[What is being asked]:
Everything in the data except the pictures belongs in your answer, copied exactly.

[Exercise data]:
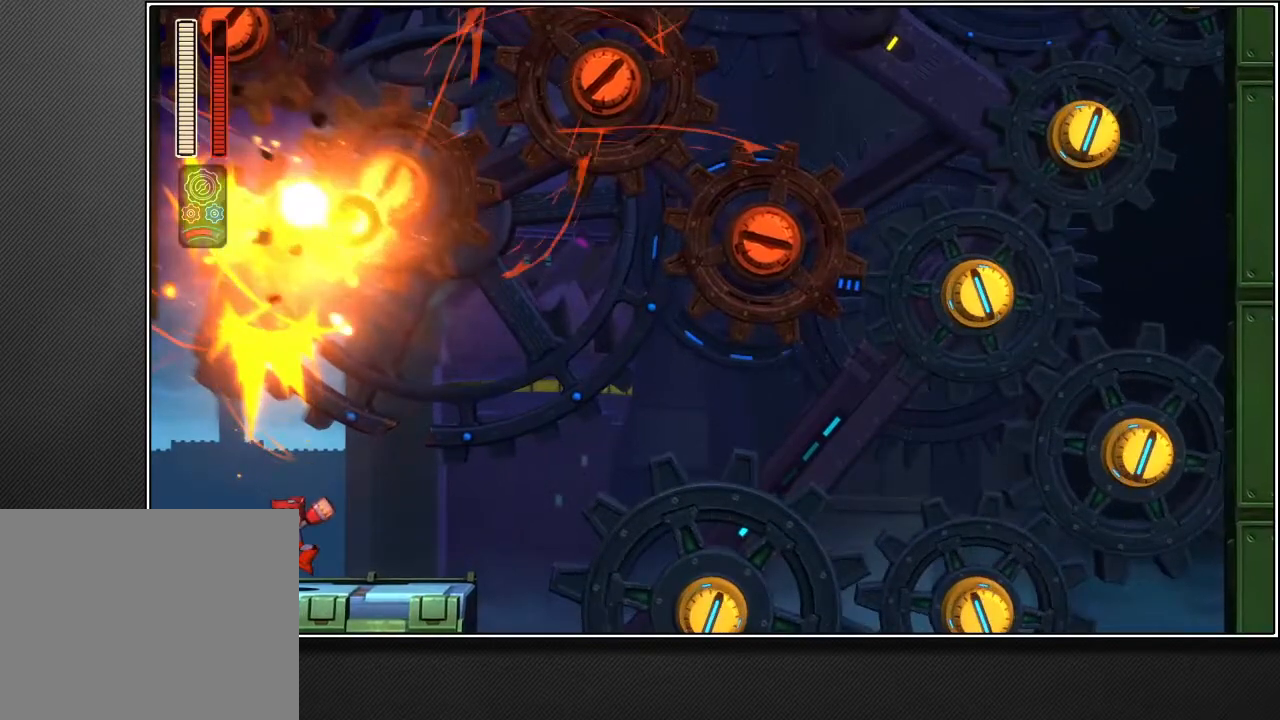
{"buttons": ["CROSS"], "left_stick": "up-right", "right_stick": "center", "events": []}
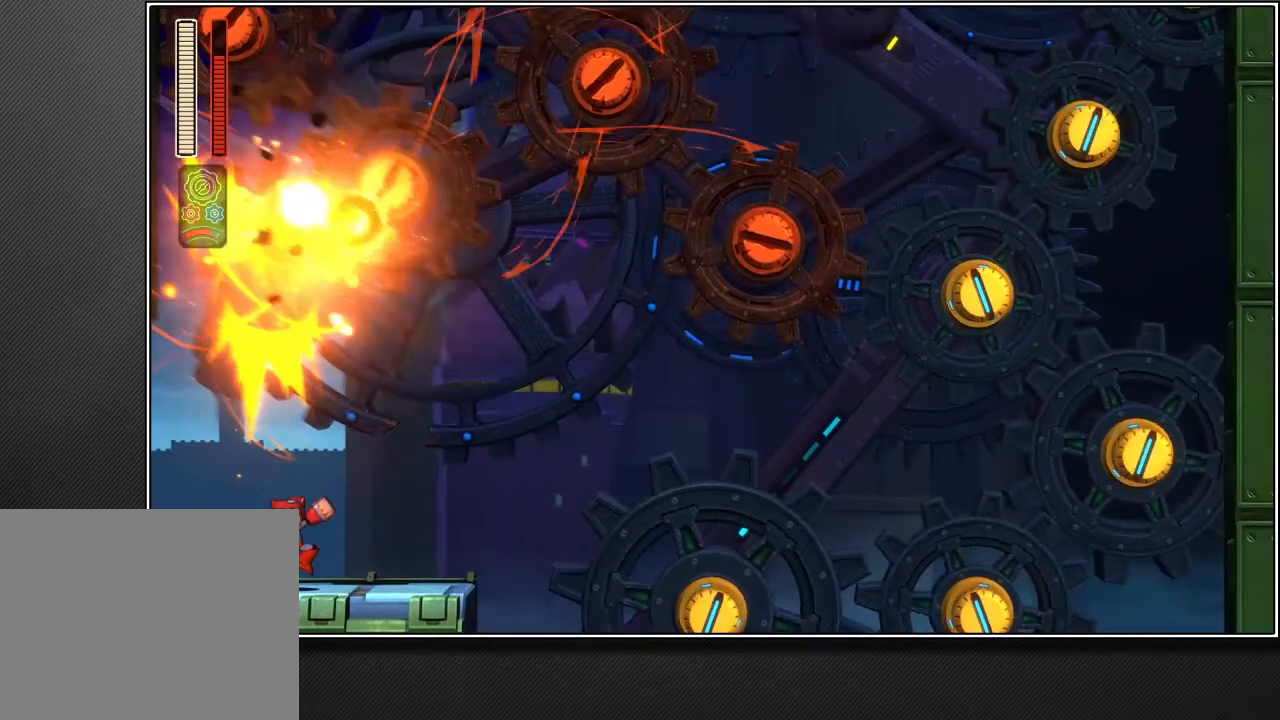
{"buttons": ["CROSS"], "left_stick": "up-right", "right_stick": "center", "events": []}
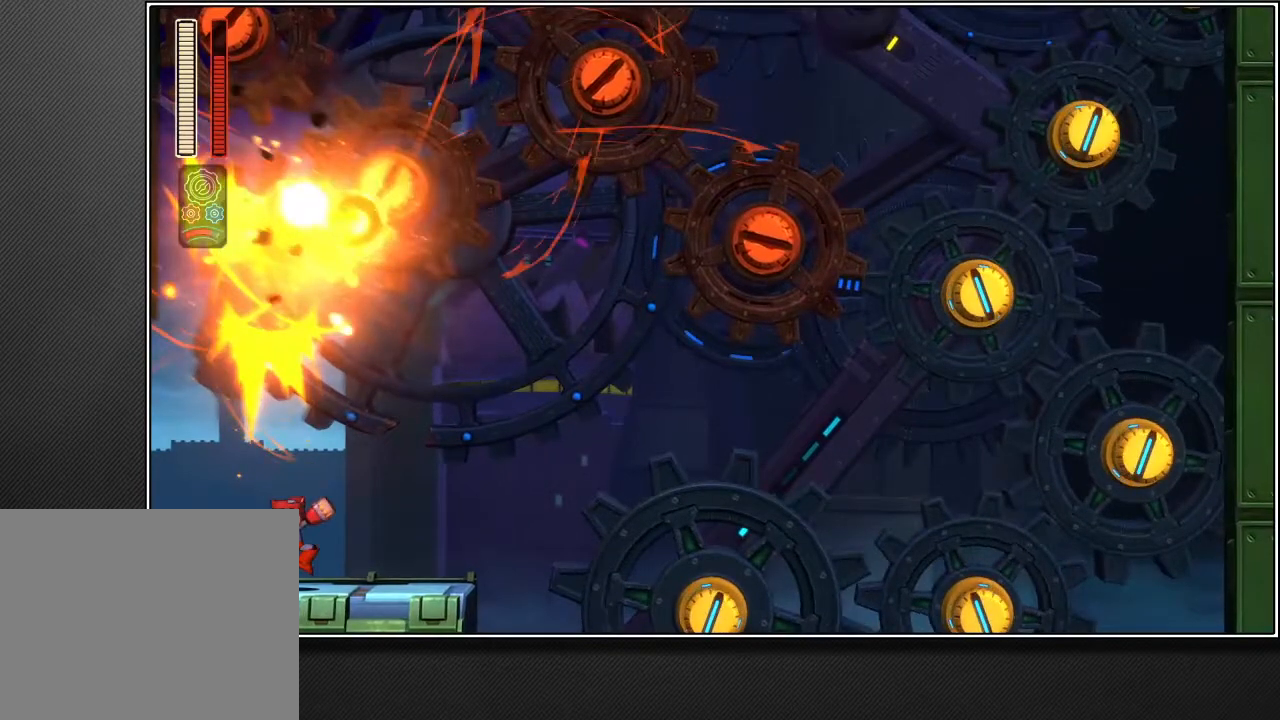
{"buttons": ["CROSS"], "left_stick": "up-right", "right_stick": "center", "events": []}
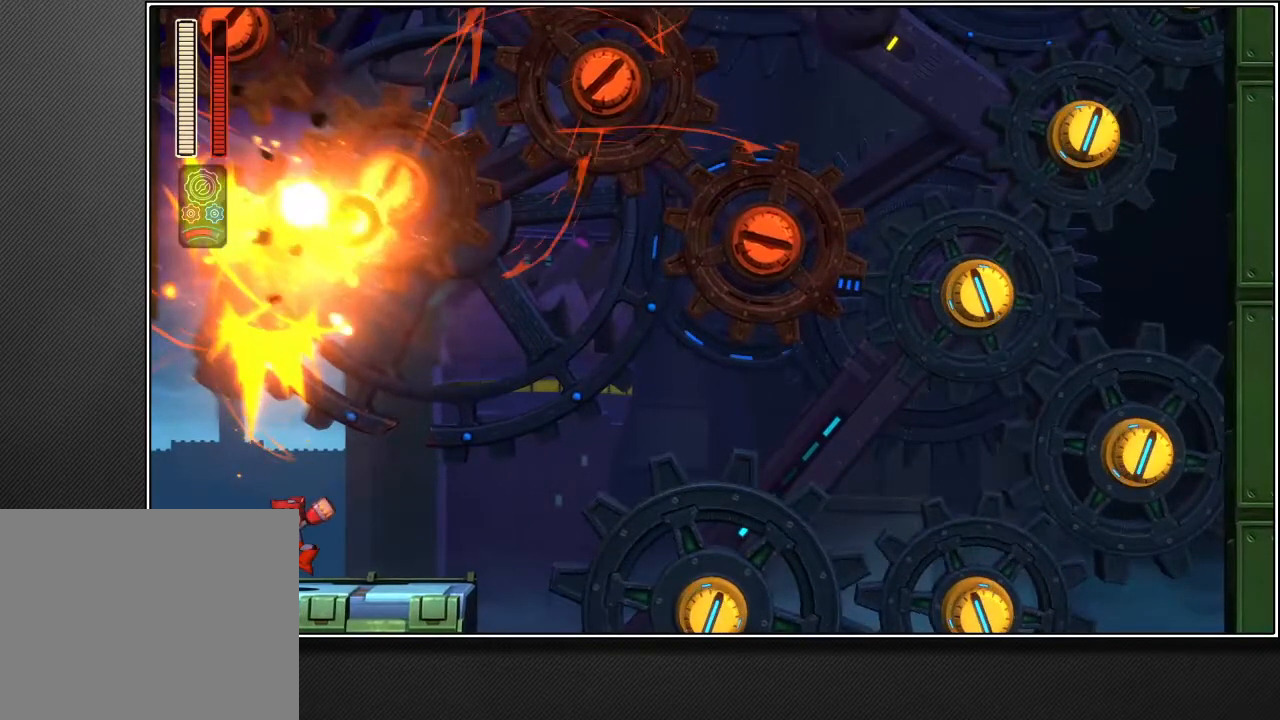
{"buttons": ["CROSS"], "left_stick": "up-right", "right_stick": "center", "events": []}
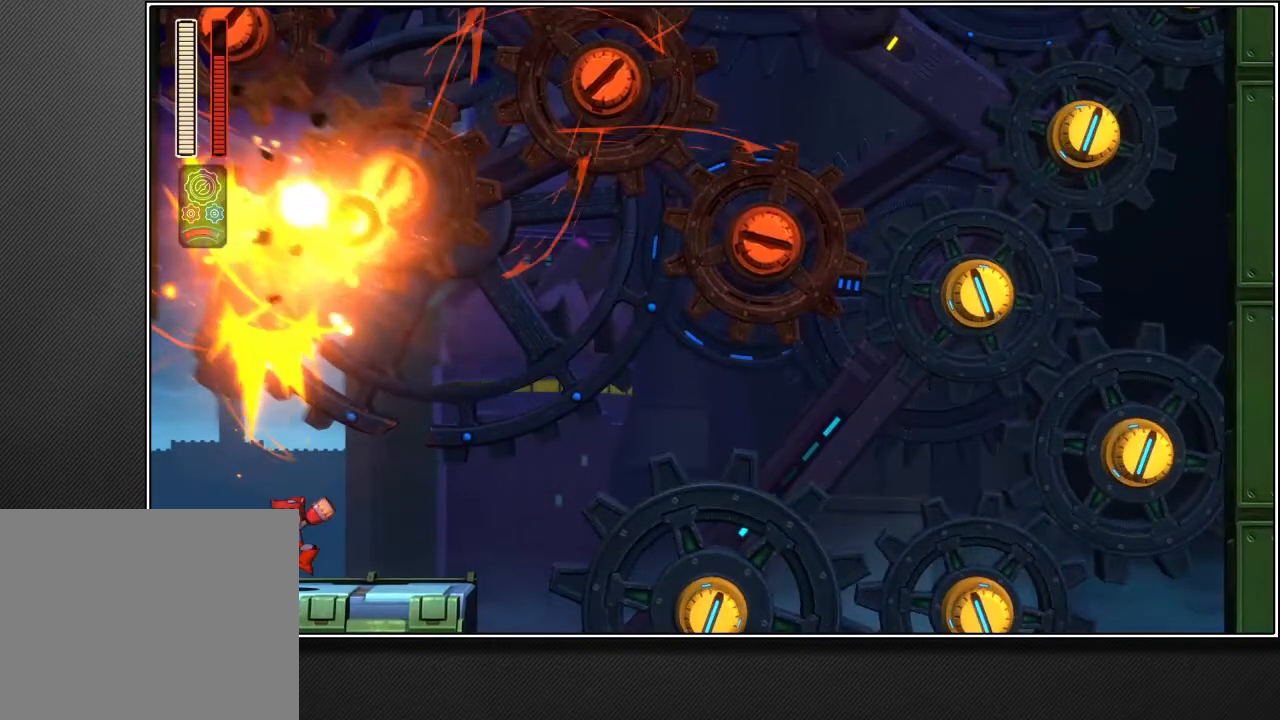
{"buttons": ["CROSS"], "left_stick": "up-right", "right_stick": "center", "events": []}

[Answer box]:
{"buttons": ["CROSS"], "left_stick": "up-right", "right_stick": "center", "events": []}
{"buttons": ["CROSS"], "left_stick": "up-right", "right_stick": "center", "events": []}
{"buttons": ["CROSS"], "left_stick": "up-right", "right_stick": "center", "events": []}
{"buttons": ["CROSS"], "left_stick": "up-right", "right_stick": "center", "events": []}
{"buttons": ["CROSS"], "left_stick": "up-right", "right_stick": "center", "events": []}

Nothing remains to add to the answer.